Task instructions
An identical copy of the data below is needed.
[Listed entries Boundary: Start]
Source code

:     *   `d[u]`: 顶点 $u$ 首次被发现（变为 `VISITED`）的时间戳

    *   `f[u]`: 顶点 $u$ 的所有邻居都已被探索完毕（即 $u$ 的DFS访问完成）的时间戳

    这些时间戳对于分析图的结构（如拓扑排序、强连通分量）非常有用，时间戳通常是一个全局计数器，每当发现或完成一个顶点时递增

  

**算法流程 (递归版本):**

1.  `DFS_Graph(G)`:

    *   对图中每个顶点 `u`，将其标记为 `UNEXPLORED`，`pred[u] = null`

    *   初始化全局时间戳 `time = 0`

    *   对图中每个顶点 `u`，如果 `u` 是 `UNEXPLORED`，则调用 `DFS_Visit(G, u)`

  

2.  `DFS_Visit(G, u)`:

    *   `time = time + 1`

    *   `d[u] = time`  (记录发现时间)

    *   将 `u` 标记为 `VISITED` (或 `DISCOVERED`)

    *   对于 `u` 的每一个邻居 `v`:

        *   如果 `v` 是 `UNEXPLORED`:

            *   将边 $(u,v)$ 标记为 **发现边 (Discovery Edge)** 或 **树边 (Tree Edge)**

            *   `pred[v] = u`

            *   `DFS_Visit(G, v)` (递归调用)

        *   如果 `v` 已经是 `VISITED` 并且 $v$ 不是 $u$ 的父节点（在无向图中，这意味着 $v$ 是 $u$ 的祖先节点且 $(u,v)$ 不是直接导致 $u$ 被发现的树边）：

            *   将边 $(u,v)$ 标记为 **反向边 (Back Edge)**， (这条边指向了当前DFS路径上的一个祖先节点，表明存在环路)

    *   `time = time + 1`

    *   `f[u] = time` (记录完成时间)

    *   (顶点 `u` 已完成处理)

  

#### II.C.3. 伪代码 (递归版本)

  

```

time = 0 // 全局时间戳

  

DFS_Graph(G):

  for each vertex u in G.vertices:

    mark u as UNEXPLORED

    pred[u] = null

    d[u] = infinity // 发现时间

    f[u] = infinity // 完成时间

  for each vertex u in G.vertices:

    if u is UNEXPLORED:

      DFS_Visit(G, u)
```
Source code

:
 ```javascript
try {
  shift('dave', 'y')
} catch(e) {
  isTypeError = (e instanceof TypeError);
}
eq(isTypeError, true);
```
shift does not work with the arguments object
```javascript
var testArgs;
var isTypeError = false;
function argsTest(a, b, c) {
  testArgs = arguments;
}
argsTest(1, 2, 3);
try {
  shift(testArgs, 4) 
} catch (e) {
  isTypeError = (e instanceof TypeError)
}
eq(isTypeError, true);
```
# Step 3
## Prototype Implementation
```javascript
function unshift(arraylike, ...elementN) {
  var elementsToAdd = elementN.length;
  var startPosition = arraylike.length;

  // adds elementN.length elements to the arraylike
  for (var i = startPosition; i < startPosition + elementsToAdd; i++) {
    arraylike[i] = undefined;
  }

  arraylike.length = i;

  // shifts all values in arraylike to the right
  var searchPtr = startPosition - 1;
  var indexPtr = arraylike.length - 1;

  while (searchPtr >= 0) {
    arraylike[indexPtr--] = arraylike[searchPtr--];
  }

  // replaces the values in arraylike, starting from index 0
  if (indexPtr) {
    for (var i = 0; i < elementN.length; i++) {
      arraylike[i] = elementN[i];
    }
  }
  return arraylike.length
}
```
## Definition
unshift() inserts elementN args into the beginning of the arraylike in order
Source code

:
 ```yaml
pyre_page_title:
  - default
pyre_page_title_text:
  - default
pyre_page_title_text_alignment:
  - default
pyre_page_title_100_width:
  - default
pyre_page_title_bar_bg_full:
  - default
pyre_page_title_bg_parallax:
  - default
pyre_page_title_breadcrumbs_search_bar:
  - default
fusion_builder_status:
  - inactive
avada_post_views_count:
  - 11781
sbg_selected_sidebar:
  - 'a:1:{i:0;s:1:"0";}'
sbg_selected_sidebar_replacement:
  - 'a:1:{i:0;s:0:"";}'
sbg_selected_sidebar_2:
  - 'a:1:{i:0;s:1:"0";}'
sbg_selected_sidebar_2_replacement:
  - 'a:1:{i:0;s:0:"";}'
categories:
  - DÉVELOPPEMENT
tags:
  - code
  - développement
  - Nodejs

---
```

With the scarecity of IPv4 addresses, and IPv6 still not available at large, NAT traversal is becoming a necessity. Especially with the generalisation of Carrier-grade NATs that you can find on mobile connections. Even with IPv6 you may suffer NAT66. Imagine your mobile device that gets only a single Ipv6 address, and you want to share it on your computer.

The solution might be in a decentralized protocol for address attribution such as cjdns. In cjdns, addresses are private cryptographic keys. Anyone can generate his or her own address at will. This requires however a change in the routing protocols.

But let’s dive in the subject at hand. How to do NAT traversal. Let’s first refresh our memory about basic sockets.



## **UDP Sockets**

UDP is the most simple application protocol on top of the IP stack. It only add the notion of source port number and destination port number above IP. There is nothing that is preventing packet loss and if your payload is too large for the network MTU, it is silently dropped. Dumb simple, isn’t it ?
[Listed entries Boundary: End]
Task response
Source code

:     *   `d[u]`: 顶点 $u$ 首次被发现（变为 `VISITED`）的时间戳

    *   `f[u]`: 顶点 $u$ 的所有邻居都已被探索完毕（即 $u$ 的DFS访问完成）的时间戳

    这些时间戳对于分析图的结构（如拓扑排序、强连通分量）非常有用，时间戳通常是一个全局计数器，每当发现或完成一个顶点时递增

  

**算法流程 (递归版本):**

1.  `DFS_Graph(G)`:

    *   对图中每个顶点 `u`，将其标记为 `UNEXPLORED`，`pred[u] = null`

    *   初始化全局时间戳 `time = 0`

    *   对图中每个顶点 `u`，如果 `u` 是 `UNEXPLORED`，则调用 `DFS_Visit(G, u)`

  

2.  `DFS_Visit(G, u)`:

    *   `time = time + 1`

    *   `d[u] = time`  (记录发现时间)

    *   将 `u` 标记为 `VISITED` (或 `DISCOVERED`)

    *   对于 `u` 的每一个邻居 `v`:

        *   如果 `v` 是 `UNEXPLORED`:

            *   将边 $(u,v)$ 标记为 **发现边 (Discovery Edge)** 或 **树边 (Tree Edge)**

            *   `pred[v] = u`

            *   `DFS_Visit(G, v)` (递归调用)

        *   如果 `v` 已经是 `VISITED` 并且 $v$ 不是 $u$ 的父节点（在无向图中，这意味着 $v$ 是 $u$ 的祖先节点且 $(u,v)$ 不是直接导致 $u$ 被发现的树边）：

            *   将边 $(u,v)$ 标记为 **反向边 (Back Edge)**， (这条边指向了当前DFS路径上的一个祖先节点，表明存在环路)

    *   `time = time + 1`

    *   `f[u] = time` (记录完成时间)

    *   (顶点 `u` 已完成处理)

  

#### II.C.3. 伪代码 (递归版本)

  

```

time = 0 // 全局时间戳

  

DFS_Graph(G):

  for each vertex u in G.vertices:

    mark u as UNEXPLORED

    pred[u] = null

    d[u] = infinity // 发现时间

    f[u] = infinity // 完成时间

  for each vertex u in G.vertices:

    if u is UNEXPLORED:

      DFS_Visit(G, u)
```
Source code

:
 ```javascript
try {
  shift('dave', 'y')
} catch(e) {
  isTypeError = (e instanceof TypeError);
}
eq(isTypeError, true);
```
shift does not work with the arguments object
```javascript
var testArgs;
var isTypeError = false;
function argsTest(a, b, c) {
  testArgs = arguments;
}
argsTest(1, 2, 3);
try {
  shift(testArgs, 4) 
} catch (e) {
  isTypeError = (e instanceof TypeError)
}
eq(isTypeError, true);
```
# Step 3
## Prototype Implementation
```javascript
function unshift(arraylike, ...elementN) {
  var elementsToAdd = elementN.length;
  var startPosition = arraylike.length;

  // adds elementN.length elements to the arraylike
  for (var i = startPosition; i < startPosition + elementsToAdd; i++) {
    arraylike[i] = undefined;
  }

  arraylike.length = i;

  // shifts all values in arraylike to the right
  var searchPtr = startPosition - 1;
  var indexPtr = arraylike.length - 1;

  while (searchPtr >= 0) {
    arraylike[indexPtr--] = arraylike[searchPtr--];
  }

  // replaces the values in arraylike, starting from index 0
  if (indexPtr) {
    for (var i = 0; i < elementN.length; i++) {
      arraylike[i] = elementN[i];
    }
  }
  return arraylike.length
}
```
## Definition
unshift() inserts elementN args into the beginning of the arraylike in order
Source code

:
 ```yaml
pyre_page_title:
  - default
pyre_page_title_text:
  - default
pyre_page_title_text_alignment:
  - default
pyre_page_title_100_width:
  - default
pyre_page_title_bar_bg_full:
  - default
pyre_page_title_bg_parallax:
  - default
pyre_page_title_breadcrumbs_search_bar:
  - default
fusion_builder_status:
  - inactive
avada_post_views_count:
  - 11781
sbg_selected_sidebar:
  - 'a:1:{i:0;s:1:"0";}'
sbg_selected_sidebar_replacement:
  - 'a:1:{i:0;s:0:"";}'
sbg_selected_sidebar_2:
  - 'a:1:{i:0;s:1:"0";}'
sbg_selected_sidebar_2_replacement:
  - 'a:1:{i:0;s:0:"";}'
categories:
  - DÉVELOPPEMENT
tags:
  - code
  - développement
  - Nodejs

---
```

With the scarecity of IPv4 addresses, and IPv6 still not available at large, NAT traversal is becoming a necessity. Especially with the generalisation of Carrier-grade NATs that you can find on mobile connections. Even with IPv6 you may suffer NAT66. Imagine your mobile device that gets only a single Ipv6 address, and you want to share it on your computer.

The solution might be in a decentralized protocol for address attribution such as cjdns. In cjdns, addresses are private cryptographic keys. Anyone can generate his or her own address at will. This requires however a change in the routing protocols.

But let’s dive in the subject at hand. How to do NAT traversal. Let’s first refresh our memory about basic sockets.



## **UDP Sockets**

UDP is the most simple application protocol on top of the IP stack. It only add the notion of source port number and destination port number above IP. There is nothing that is preventing packet loss and if your payload is too large for the network MTU, it is silently dropped. Dumb simple, isn’t it ?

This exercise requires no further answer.